En el mundo de hoy sirve para poco saberse al dedillo la lista de los Reyes Godos, un mal trago escolar para varias generaciones de españoles que terminaron pagando su flaca memoria con los reglazos y collejas del maestro. Aquello de “la letra con sangre entra”. Obviamente, no se trata de retornar al viejo modelo de aprendizaje memorístico del siglo pasado, pero conviene recordar que sin memoria no hay nada. ¿Cómo puede un alumno elaborar un comentario de texto (o examen de madurez) sobre el franquismo si no interioriza primero que la Guerra Civil comenzó en 1936 y terminó en 1939? Muchos jóvenes de hoy, probablemente la mayoría, no saben ubicar con fechas exactas ese período histórico crucial para la historia de este país. Y así nos va. Cuando se les pregunta quién fue Francisco Franco contestan que un político de Vox con muy mala baba.
Según Hume, la memoria nos permite revivir impresiones pasadas, estableciendo las relaciones de semejanza, continuidad, extensión y causalidad que originan las ideas propias. La memoria proporciona los clavos del conocimiento hasta tal punto que puede decirse que sin memoria no hay aprendizaje, ya que el ser humano aprende por experiencia y a fuerza de repetición. Un músico (salvo que sea un genio capaz de interpretar a Mozart a los siete años, y de esos hay pocos) lo tendrá difícil si no estudia primero el necesario solfeo y las diferentes escalas musicales. Un químico que lleve en la cabeza la tabla periódica de los elementos habrá dado un gran paso cuando tenga que inventar nuevas fórmulas y compuestos (ahorrándose alguna que otra explosión indeseada). Y un físico tendrá recorrido medio camino hacia el éxito del eureka si se sabe de pe a pa las ecuaciones sobre el movimiento, la gravedad, la transmisión de la energía y la electricidad. Ni que decir tiene que aquel que no memorice las reglas ortográficas a temprana edad, de adulto terminará dándole patadas al diccionario en Twitter.

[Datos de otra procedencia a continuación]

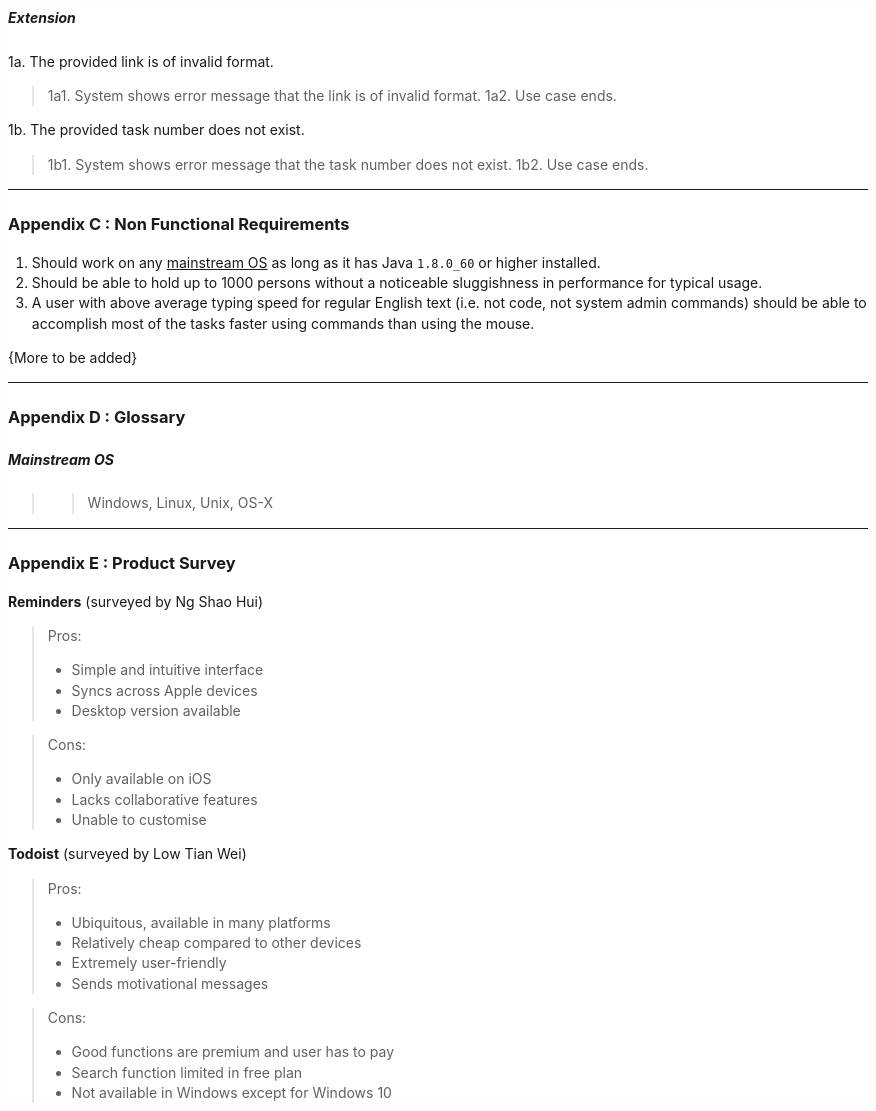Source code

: ##### Extension
1a. The provided link is of invalid format.
> 1a1. System shows error message that the link is of invalid format.
> 1a2. Use case ends.

1b. The provided task number does not exist.
> 1b1. System shows error message that the task number does not exist.
> 1b2. Use case ends.

---

### Appendix C : Non Functional Requirements

1. Should work on any [mainstream OS](#mainstream-os) as long as it has Java `1.8.0_60` or higher installed.
2. Should be able to hold up to 1000 persons without a noticeable sluggishness in performance for typical usage.
3. A user with above average typing speed for regular English text (i.e. not code, not system admin commands)
   should be able to accomplish most of the tasks faster using commands than using the mouse.

{More to be added}


---
### Appendix D : Glossary

##### Mainstream OS

> > Windows, Linux, Unix, OS-X

---
### Appendix E : Product Survey

**Reminders** (surveyed by Ng Shao Hui)

> Pros:
> * Simple and intuitive interface
> * Syncs across Apple devices
> * Desktop version available

> Cons:
> * Only available on iOS
> * Lacks collaborative features
> * Unable to customise

**Todoist** (surveyed by Low Tian Wei)

> Pros:
> * Ubiquitous, available in many platforms
> * Relatively cheap compared to other devices
> * Extremely user-friendly
> * Sends motivational messages

> Cons:
> * Good functions are premium and user has to pay
> * Search function limited in free plan
> * Not available in Windows except for Windows 10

Pero quizá lo más grave de todo este arriesgado experimento sociológico que vamos a empezar a probar con nuestros muchachos/cobayas sea el intento desesperado de algunos políticos por desterrar de los planes de estudios no ya la Filosofía (que la tienen sentenciada desde hace años) sino lo que es peor: la Historia. Ambas asignaturas dejarán de contar para el examen de selectividad de aquí a cuatro años. Resulta una auténtica tragedia nacional que los futuros universitarios puedan llegar ser grandes cracks de lo suyo, de su disciplina especializada concreta, sin conocer el pensamiento de Platón, Descartes, Nietzsche o Marx. O sin haber acreditado que tienen bien metidas en la mollera las causas de la Revolución Francesa, las consecuencias de la Primera Guerra Mundial, el auge de los fascismos o la Guerra Fría (un capítulo que, si no se domina, difícilmente se va a entender el complejo mundo de hoy).
Vamos a formar una generación de informáticos y mecánicos triunfadores pero ignorantes de un conocimiento integrado, humanista y completo de la realidad, del pasado y del presente. Bien pensado, es lo que andan buscando: individuos desmemoriados, sumisos de la sociedad de consumo ultratecnologizada y desprovistos de cultura general que no puedan entender ni explicar lo que ocurre a su alrededor porque pasaron por el libro de historia como quien pasa el dedo indolente por la pantalla de la tablet.